September 4, 2008 at 10:03 pm
I went to college with somebody called MARK WAINAINA at CITY OF LOND COLLEGE CLASS OF 2001 DMS COURSE, please anybody knows this man please give him my contact/email address, he is a KENYAN.
Thanks,
EDWARD ALEX MKWELELE
edwardmkwelele@yahoo.co.uk
December 6, 2008 at 11:43 pm
Fidelis, it’s been several months since you’ve but I miss you miss you big time. This is the prayer that I wrote on March 5th, 2008, the day you passed on:
My Father and Almighty God, I come before your throne of grace with my hear full of praise though I know praise comes hard at a time such as this when we have lost a dear and wonderful friend Gathoni who passed away earlier today – but you O God are God and you change not and so my God I know that I can trust you. Unlike man who changes every so often you are the same yesterday, today and forever.
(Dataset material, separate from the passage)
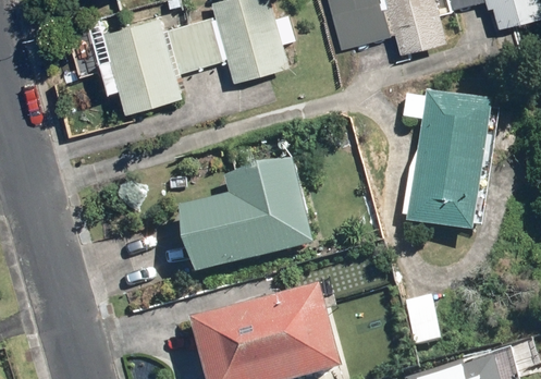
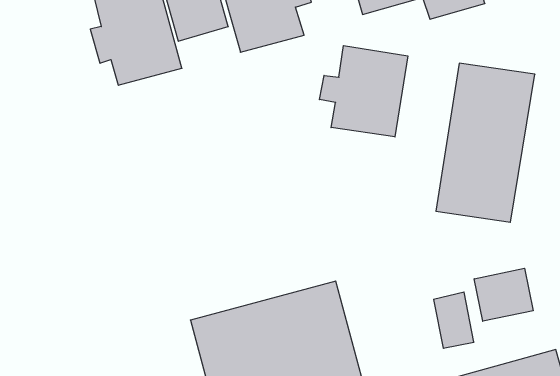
building: none -> [319,46,408,137]
building: [177,160,311,276] -> none
building: none -> [474,268,533,321]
Gathoni’s journey ended today – hard to even say that but I know that she is safely tucked up in heaven where we shall meet when our time comes. I feel totally crushed and almost helpless especially when I think of how her family must be feeling. I pray that you may visit each of her family members and console them. Give them your grace that is sufficient to carry them through this huge lose. May your hand be upon them during this time of great sorrow. In Jesus name I pray, Amen.
January 30, 2010 at 4:36 pm
I was shocked to find this news by accident. It is now about 1½ year since the death of this dear person.
Fidelis will always be a great source of inspiration for anyone that wants to promote real change.
Met her at her projects home, Maseno, near Kisumu, in my young days when doing field research for a master thesis in tropical agriculture. As a development work professional, I know that many things can be said about how best to promote change and development among rural poor. Fidelis acted it; the very best of it. She wasted no time making long smart speaches but just lived out her call, our call, and established a remarkable and genuine partnership with the rural poor. She identified herself with the poorest and forgotten – those people who are often invisible and out of reach for the mainstream development organisations. I am convinced she will be missed long by a lot of people, to whom she communicated God’s love. By helping to restore people’s dignity, she showed us that true poverty is when you are unable to use the ressources at your hand – how few they may ever be.
May her memory and the spirit of her gentleness and care never leave us – then we would be really poor.